Tambak garam mendambakan rendahnya curah hujan. Air luat butuh pemanasan tinggi untuk jadi garam.
Musim panas dan kering membuat produksi garam meningkat. Tampaknya, musim kering lebih menguntungkan produksi garam milik Pemda Sabu Raijua itu.
Boleh jadi, garam Sabu berkontribusi bagi stok garam nasional. Garam Sabu “diekspor” ke Sulawesi dan Surabaya.
Sayangnya, orang Sabu tidak hidup dari garam. Setelah ada tambak garam, kesejahteraan orang Sabu tidak berubah.
Upah para pekerja tambang sangat minim, sekitar Rp 1.200.000. Masyarakat lebih menikmati hidup dari mengiris tuak.
Sayangnya, demi ambisi garam, pemerintah telah “merampas” hak atas tanah rakyat dan membasmi ribuan pohon tuak dan kelapa demi tambak garam.
Padahal, dari pohon tuak, pendapatan masyarakat bisa mencapai Rp 100.000 per hari. Pendapatan itu dari membuat gula Sabu (donahu), gula lempeng atau minuman tuak.
Di Sabu, persoalan agraria masih terus terjadi. Persoalan itu seiring ambisi ekspansi tambak garam yang dilakukan oleh pemerintah.
Pencaplokan tanah dan pengusiran warga sering dilakukan pemerintah Sabu demi tambak garam.
Atas ambisi itu, konflik vertikal dan horisontal sering terjadi.

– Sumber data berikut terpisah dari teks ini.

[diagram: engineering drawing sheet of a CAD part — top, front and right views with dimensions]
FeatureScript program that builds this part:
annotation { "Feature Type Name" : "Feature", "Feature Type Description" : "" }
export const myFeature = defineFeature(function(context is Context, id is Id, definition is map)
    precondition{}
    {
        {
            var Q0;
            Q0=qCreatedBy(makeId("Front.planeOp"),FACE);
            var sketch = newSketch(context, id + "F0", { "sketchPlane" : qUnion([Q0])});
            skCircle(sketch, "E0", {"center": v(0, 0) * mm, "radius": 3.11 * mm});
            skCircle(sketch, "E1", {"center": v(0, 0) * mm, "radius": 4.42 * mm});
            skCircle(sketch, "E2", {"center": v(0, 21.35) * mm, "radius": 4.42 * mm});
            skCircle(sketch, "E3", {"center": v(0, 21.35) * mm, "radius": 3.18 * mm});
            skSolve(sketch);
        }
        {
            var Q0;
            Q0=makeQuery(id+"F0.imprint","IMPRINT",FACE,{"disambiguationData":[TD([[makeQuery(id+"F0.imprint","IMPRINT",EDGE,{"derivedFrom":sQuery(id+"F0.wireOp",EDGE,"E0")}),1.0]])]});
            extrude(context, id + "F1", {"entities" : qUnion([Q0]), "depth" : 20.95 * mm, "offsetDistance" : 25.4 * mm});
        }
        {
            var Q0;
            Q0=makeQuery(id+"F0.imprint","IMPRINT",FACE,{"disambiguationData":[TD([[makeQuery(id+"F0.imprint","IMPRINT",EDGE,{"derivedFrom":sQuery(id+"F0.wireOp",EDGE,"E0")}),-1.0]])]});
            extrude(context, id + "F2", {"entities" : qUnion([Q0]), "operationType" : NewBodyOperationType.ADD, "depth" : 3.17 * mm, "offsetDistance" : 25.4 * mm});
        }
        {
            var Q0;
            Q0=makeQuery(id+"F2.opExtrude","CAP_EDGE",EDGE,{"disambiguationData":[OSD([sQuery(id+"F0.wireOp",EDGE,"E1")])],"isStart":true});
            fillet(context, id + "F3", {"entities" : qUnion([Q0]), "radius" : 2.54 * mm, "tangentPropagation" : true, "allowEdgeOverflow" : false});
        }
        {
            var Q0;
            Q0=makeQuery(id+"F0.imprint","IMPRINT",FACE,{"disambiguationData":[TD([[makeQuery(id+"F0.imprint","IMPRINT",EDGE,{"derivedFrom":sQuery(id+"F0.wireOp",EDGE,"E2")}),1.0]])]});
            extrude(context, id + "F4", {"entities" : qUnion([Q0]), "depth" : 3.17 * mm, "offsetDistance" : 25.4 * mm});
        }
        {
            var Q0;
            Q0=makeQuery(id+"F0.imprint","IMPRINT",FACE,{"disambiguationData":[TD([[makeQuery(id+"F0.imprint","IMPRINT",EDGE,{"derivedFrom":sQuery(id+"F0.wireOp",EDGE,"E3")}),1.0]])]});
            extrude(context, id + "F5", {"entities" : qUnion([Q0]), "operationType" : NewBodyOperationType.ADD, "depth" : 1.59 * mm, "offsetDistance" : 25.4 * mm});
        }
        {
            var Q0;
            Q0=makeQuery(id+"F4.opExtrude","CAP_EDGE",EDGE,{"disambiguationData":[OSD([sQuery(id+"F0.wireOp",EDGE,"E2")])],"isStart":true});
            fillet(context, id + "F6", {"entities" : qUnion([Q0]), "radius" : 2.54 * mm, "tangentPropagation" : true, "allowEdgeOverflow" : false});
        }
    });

Kadang konflik-konflik tersebut direkayasa dalam skema pencaplokan tanah rakyat.
Ambisi tambak garam, pencaplokan tanah rakyat, pembabatan pohon tuak adalah bentuk penindasan negara di Sabu.
Masyarakat semakin menderita dengan adanya musim kering yang berkepanjangan, harga besin yang menjulang, ketiadaan pupuk dan praktik korupsi pejabat pemerintah. Banyak pejabat korup di seputar produksi garam Sabu.
Sabu nyaris kehilangan identitas manakala tambak garam merajalela. Tambak garam hanya menghidupi pejabat yang korup.
Identitas orang Sabu adalah pohon tuak. Pohon tuak adalah simbol kehidupan dan budaya orang Sabu.
Ketika pohon tuak roboh-karena garam- denyut kehidupan orang Sabu pun hilang dan budaya pun punah.